EXERCISE DATA
=== Section Start ===
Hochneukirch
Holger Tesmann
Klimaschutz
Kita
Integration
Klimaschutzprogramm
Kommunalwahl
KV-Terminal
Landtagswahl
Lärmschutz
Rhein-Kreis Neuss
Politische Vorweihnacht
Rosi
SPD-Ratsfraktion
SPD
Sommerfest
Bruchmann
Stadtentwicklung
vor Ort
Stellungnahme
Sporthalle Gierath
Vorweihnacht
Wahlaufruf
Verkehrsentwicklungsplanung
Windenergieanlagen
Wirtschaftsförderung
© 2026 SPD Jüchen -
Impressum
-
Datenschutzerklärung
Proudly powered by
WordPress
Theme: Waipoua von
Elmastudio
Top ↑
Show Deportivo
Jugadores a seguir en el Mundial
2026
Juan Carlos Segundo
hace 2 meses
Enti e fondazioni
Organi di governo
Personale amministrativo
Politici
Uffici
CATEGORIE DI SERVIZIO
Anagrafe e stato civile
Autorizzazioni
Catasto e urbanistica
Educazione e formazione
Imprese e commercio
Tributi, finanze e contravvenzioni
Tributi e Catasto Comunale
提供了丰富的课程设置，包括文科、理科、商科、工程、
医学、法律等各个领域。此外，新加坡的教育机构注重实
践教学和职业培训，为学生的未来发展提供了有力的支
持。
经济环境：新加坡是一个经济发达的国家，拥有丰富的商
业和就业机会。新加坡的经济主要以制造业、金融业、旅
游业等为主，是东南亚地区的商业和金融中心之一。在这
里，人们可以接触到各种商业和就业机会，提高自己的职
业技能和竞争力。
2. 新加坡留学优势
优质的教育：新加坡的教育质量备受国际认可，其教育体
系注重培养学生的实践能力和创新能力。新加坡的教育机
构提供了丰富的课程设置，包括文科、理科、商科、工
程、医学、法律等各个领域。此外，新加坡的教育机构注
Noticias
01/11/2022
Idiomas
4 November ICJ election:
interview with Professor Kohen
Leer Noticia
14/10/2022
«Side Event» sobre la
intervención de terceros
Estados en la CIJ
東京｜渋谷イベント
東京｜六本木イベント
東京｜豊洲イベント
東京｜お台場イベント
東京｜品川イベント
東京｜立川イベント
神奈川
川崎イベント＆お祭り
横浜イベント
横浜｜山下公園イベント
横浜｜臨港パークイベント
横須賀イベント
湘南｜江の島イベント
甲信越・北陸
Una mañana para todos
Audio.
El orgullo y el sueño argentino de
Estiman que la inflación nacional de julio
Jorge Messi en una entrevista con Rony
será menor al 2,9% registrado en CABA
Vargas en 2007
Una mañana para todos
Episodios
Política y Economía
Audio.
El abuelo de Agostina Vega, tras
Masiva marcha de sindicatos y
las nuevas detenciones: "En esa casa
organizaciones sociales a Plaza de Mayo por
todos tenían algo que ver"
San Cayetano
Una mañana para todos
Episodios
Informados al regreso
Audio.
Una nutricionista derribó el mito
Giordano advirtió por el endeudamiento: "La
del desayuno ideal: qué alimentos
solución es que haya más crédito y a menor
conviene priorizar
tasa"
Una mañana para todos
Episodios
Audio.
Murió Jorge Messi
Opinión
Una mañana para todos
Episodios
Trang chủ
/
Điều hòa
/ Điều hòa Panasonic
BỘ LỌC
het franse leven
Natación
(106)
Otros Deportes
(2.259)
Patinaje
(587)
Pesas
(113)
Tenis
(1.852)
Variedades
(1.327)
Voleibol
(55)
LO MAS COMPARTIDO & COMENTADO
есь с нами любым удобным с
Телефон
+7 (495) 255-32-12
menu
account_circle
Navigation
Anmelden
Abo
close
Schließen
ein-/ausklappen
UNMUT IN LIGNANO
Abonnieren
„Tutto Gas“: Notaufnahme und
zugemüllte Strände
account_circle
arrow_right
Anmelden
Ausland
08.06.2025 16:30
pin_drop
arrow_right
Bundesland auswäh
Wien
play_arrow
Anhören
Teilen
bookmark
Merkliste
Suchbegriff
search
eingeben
=== Section End ===
AIM OF THE TASK
Search the entries for the word "Messi" and show every line that has it.

THE COMPLETED TASK
Jorge Messi en una entrevista con Rony
Murió Jorge Messi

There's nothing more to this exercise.